◆ PROBLEM:
Please copy the lines below exactly, from the first one through the line showing "### URL Management".

# # # # # # #

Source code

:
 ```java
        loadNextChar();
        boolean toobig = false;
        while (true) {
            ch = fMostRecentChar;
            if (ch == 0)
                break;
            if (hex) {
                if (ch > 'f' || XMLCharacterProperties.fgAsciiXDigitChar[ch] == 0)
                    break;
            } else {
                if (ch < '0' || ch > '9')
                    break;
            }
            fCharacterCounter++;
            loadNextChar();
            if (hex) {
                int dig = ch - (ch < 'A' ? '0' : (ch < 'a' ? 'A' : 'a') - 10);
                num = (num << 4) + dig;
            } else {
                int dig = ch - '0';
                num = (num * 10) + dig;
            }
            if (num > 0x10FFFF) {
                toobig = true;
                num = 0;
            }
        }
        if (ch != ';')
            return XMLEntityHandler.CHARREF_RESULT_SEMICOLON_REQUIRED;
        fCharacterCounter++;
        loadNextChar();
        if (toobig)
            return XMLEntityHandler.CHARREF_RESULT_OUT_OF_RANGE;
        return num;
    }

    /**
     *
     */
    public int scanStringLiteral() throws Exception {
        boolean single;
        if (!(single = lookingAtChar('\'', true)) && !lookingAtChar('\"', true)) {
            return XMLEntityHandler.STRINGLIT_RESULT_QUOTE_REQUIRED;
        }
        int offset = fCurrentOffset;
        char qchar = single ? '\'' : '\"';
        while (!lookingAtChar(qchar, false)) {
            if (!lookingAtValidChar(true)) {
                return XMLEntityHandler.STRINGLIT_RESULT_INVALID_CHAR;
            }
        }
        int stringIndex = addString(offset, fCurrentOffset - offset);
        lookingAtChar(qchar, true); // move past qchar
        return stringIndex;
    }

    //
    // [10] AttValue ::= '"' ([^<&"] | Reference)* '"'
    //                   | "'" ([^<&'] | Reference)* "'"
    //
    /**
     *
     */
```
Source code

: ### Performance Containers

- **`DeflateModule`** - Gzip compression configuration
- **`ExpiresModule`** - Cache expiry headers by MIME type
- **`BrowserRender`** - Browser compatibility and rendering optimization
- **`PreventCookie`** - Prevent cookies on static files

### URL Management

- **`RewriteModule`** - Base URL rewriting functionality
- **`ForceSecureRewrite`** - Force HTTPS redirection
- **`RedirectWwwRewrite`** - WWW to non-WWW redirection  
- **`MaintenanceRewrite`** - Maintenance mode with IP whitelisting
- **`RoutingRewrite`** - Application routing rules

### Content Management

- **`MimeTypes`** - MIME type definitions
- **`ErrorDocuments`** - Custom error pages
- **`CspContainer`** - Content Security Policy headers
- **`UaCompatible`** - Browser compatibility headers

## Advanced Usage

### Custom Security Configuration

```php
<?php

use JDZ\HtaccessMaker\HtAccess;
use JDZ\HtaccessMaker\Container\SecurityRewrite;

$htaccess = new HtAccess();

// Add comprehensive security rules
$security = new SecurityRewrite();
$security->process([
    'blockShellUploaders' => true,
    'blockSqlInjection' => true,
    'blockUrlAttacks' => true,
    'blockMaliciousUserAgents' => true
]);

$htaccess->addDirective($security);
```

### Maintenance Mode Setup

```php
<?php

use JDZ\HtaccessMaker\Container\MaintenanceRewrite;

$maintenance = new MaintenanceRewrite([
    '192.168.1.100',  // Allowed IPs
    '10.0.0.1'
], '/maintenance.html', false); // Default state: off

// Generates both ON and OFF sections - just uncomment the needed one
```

# # # # # # #

◆ SOLUTION FOR THIS TASK:
Source code

:
 ```java
        loadNextChar();
        boolean toobig = false;
        while (true) {
            ch = fMostRecentChar;
            if (ch == 0)
                break;
            if (hex) {
                if (ch > 'f' || XMLCharacterProperties.fgAsciiXDigitChar[ch] == 0)
                    break;
            } else {
                if (ch < '0' || ch > '9')
                    break;
            }
            fCharacterCounter++;
            loadNextChar();
            if (hex) {
                int dig = ch - (ch < 'A' ? '0' : (ch < 'a' ? 'A' : 'a') - 10);
                num = (num << 4) + dig;
            } else {
                int dig = ch - '0';
                num = (num * 10) + dig;
            }
            if (num > 0x10FFFF) {
                toobig = true;
                num = 0;
            }
        }
        if (ch != ';')
            return XMLEntityHandler.CHARREF_RESULT_SEMICOLON_REQUIRED;
        fCharacterCounter++;
        loadNextChar();
        if (toobig)
            return XMLEntityHandler.CHARREF_RESULT_OUT_OF_RANGE;
        return num;
    }

    /**
     *
     */
    public int scanStringLiteral() throws Exception {
        boolean single;
        if (!(single = lookingAtChar('\'', true)) && !lookingAtChar('\"', true)) {
            return XMLEntityHandler.STRINGLIT_RESULT_QUOTE_REQUIRED;
        }
        int offset = fCurrentOffset;
        char qchar = single ? '\'' : '\"';
        while (!lookingAtChar(qchar, false)) {
            if (!lookingAtValidChar(true)) {
                return XMLEntityHandler.STRINGLIT_RESULT_INVALID_CHAR;
            }
        }
        int stringIndex = addString(offset, fCurrentOffset - offset);
        lookingAtChar(qchar, true); // move past qchar
        return stringIndex;
    }

    //
    // [10] AttValue ::= '"' ([^<&"] | Reference)* '"'
    //                   | "'" ([^<&'] | Reference)* "'"
    //
    /**
     *
     */
```
Source code

: ### Performance Containers

- **`DeflateModule`** - Gzip compression configuration
- **`ExpiresModule`** - Cache expiry headers by MIME type
- **`BrowserRender`** - Browser compatibility and rendering optimization
- **`PreventCookie`** - Prevent cookies on static files

### URL Management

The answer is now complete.